- **Exercise prompt**: The required answer is every line of the data containing the word "krótkich".

- **Supplied material**:
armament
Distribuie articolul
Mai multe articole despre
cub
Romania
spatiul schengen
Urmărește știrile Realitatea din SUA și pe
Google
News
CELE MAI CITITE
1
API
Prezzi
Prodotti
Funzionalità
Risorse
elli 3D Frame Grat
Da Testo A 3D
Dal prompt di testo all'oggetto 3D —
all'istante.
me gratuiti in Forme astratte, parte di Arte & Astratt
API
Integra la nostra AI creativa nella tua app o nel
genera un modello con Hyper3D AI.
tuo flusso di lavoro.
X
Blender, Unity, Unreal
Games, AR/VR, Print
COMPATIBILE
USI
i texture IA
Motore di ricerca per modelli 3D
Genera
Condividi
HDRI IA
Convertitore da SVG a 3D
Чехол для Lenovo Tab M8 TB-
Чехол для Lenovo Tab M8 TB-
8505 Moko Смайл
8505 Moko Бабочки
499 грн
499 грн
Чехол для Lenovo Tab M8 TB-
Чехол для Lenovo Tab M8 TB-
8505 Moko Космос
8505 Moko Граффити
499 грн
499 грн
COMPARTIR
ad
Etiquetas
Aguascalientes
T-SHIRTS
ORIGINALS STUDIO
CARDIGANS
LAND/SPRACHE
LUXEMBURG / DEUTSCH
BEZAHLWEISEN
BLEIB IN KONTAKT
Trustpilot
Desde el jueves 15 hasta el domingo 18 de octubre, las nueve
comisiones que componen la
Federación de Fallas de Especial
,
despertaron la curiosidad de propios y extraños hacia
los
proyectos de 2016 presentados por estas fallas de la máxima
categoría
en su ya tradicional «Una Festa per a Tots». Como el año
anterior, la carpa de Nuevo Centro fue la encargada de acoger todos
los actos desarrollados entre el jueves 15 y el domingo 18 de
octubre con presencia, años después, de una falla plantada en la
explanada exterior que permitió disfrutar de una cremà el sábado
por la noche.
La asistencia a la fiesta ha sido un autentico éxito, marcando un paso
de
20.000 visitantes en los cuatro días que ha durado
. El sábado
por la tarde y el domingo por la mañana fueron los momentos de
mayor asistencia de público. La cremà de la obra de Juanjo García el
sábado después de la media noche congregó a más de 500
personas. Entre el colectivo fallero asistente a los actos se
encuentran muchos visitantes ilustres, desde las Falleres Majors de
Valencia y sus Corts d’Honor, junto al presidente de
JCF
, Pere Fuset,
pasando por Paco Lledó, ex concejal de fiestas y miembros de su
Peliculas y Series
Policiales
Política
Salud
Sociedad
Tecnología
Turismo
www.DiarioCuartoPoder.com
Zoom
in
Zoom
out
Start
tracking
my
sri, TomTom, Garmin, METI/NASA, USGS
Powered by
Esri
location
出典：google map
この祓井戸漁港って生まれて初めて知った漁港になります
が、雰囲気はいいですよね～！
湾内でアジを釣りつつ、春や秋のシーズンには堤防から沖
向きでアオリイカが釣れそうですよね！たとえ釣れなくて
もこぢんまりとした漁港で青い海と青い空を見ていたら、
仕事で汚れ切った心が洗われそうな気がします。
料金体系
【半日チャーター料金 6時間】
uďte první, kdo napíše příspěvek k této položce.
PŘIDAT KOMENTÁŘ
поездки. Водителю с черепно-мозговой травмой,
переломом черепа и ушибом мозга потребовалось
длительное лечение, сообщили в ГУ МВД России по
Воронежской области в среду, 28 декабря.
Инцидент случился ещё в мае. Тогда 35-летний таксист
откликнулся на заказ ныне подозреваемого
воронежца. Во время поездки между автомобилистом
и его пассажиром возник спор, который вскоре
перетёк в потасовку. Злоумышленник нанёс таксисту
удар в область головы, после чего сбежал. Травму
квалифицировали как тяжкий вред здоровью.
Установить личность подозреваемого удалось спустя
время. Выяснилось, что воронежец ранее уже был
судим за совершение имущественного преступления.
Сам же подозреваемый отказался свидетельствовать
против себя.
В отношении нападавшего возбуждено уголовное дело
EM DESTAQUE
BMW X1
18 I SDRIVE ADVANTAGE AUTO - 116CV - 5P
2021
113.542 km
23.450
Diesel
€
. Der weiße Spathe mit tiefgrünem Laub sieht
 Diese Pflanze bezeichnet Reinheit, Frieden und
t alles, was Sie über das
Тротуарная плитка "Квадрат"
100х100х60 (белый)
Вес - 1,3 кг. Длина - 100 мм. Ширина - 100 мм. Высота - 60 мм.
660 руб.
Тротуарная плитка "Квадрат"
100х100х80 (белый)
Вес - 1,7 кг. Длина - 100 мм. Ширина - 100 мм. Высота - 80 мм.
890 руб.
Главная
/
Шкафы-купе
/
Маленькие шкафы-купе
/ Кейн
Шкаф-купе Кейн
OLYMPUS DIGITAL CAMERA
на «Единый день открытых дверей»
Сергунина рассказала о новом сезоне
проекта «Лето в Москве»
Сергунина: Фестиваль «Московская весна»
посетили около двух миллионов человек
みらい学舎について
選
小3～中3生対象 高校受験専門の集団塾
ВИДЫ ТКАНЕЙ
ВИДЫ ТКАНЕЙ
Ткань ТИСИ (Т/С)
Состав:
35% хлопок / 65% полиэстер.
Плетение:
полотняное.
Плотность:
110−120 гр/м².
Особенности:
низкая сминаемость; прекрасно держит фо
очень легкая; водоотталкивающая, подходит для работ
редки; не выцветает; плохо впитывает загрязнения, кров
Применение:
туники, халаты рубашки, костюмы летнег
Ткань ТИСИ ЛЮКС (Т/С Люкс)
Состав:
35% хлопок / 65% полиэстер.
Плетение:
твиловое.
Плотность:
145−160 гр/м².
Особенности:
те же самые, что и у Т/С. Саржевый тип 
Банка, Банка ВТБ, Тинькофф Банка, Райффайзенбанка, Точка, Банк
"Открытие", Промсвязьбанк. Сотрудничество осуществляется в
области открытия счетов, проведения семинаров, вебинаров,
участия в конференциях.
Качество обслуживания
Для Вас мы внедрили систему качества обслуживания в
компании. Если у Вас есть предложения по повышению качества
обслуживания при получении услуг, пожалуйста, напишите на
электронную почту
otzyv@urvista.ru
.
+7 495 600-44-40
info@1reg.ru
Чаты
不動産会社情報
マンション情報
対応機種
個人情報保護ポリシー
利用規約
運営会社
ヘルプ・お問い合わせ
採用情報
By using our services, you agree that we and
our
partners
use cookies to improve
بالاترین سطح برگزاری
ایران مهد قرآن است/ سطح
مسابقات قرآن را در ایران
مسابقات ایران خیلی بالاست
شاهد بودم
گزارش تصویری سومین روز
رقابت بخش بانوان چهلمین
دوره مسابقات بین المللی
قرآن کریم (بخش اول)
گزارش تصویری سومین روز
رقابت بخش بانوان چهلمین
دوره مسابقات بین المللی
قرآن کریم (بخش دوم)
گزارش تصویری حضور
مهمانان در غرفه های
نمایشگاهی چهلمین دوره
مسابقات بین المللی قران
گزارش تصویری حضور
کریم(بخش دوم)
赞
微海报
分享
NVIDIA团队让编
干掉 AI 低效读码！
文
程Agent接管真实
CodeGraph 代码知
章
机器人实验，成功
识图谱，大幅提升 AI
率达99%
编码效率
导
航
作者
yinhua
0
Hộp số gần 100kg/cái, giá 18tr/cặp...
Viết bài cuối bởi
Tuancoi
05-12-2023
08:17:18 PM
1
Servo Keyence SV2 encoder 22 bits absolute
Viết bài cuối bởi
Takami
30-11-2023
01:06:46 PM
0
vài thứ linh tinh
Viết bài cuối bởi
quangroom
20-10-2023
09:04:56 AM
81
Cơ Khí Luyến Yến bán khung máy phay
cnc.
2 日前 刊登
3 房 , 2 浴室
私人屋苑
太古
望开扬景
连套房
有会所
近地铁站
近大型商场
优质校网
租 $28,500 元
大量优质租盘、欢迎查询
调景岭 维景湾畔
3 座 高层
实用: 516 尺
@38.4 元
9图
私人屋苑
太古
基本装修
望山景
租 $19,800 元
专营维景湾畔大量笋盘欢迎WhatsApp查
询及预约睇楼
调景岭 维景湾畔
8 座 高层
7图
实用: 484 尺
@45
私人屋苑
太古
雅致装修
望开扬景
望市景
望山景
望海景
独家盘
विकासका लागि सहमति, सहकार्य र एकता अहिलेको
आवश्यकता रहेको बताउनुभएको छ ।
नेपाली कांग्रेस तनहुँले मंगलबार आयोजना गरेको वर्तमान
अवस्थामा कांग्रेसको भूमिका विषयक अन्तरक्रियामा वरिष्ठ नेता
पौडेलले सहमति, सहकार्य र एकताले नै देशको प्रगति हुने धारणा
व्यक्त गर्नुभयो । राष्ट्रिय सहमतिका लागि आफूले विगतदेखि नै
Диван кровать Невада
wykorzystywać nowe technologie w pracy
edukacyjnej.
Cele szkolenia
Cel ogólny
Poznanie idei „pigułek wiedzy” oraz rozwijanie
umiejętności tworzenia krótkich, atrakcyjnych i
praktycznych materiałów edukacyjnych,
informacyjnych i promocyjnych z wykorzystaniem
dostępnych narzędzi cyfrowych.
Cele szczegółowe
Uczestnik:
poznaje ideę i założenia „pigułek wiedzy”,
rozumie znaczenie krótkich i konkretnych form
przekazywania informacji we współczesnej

- **Output for this task**:
umiejętności tworzenia krótkich, atrakcyjnych i
rozumie znaczenie krótkich i konkretnych form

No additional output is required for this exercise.